• _BRIEF A_:
Copy out the text read from each of the records below, replacing "Article rating" with "Reader score" everywhere and leaving everything else unchanged. Leave out the pictures.
START TEXT EXCERPT
Discovered by a Serbian archaeologist Miloje Vasić in 1908., a mysterious tell settlement near Belgrade turned out to be the type site of an ancient, prehistoric society today known as Vinča culture. Characterized by peculiar sculptures and artifacts, it was technologically the most advanced culture in the prehistoric world and European pioneer in copper metallurgy. Today, it has been confirmed that the territory of Vinča culture mostly matches the territory of modern day Serbia, but also certain parts of Bulgaria, Bosnia and Herzegovina, Republic of Macedonia and Greece. During its existence, from approximately 5th millennium BC to 4th millennium BC, it has created and left behind a perplexing legacy of undecipherable scripts, ritualistic sculptures and ahead of its time technological prowess that continues to amaze and confuse archaeologists and historians to this day.
Discovery and Origins
Significantly larger than any other group of settlements of the time in Europe, Vinča settlements were noted for an enormous growth in population and density. One of the largest settlements was Vinča-Belo Brdo, located 11 kilometers from present day Belgrade. Vinča-Belo Brdo counted more than 2000 residents, and made for a life changing discovery to a group of Serbian archaeologists led by a University Professor Miloje Vasić more than 20 centuries later. It was a culmination of an archaeological research and excavation that started 7 years prior to the great discovery in Serbia, and 23 years prior in Romania. The name of Vinča culture has its origins in the major settlement Vinča that was located on the left bank of Danube, an area with many lakes and swamps, chosen as a place for a settlement due to its agricultural and fishing potential.
Despite being the most well known, Vinča was not the largest settlement, as remains of bigger settlements such as Divostin with 8000 residents and Stubline with 4000 residents were found as well. During the 1930s, Vinča culture was among the most popular archaeological discoveries on a global scale, with historians and archaeologists from all over the world taking a massive interest in it. The unprecedented popularity of the discovery was crowned with an elaborate monograph by Prof. Miloje Vasić, called „Prehistoric Vinča“ published in 1936. Further excavations and research continued to take place after WW2 under the guidance of various Serbian academics and archaeologists, such as Nikola Tasić, Vaso Čubrilović, Dragoslav Srejović and Milutin Garašanin.
END TEXT EXCERPT
START RECORDS
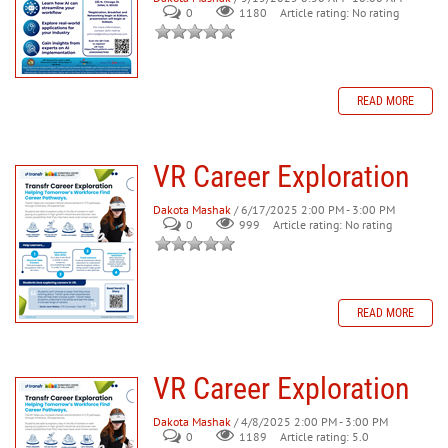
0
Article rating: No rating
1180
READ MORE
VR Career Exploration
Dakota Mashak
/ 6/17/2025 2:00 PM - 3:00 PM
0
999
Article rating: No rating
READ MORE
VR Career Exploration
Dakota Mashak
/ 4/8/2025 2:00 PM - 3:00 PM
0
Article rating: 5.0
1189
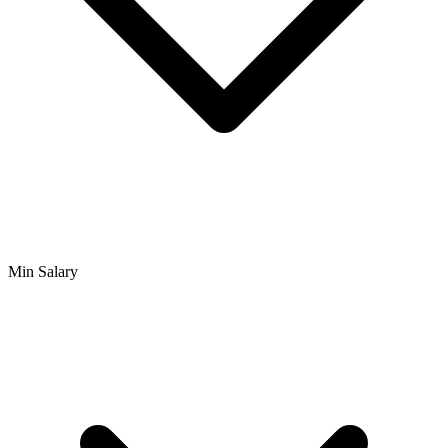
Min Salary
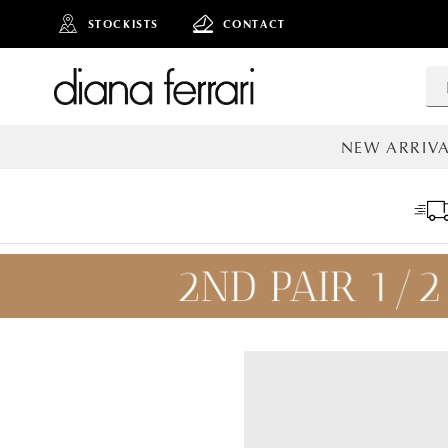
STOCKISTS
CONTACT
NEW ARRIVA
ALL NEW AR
END RECORDS
• _BRIEF B_:
Answer these questions from the text on Vinča culture:
(i) In what year did Miloje Vasić discover the tell settlement near Belgrade?
(ii) How many residents did the settlement of Divostin have?
(iii) In what year was the monograph "Prehistoric Vinča" published?

• _ANSWER A_:
0
Reader score: No rating
1180
READ MORE
VR Career Exploration
Dakota Mashak
/ 6/17/2025 2:00 PM - 3:00 PM
0
999
Reader score: No rating
READ MORE
VR Career Exploration
Dakota Mashak
/ 4/8/2025 2:00 PM - 3:00 PM
0
Reader score: 5.0
1189
Min Salary
STOCKISTS
CONTACT
NEW ARRIVA
ALL NEW AR

• _ANSWER B_:
(i) 1908
(ii) 8000
(iii) 1936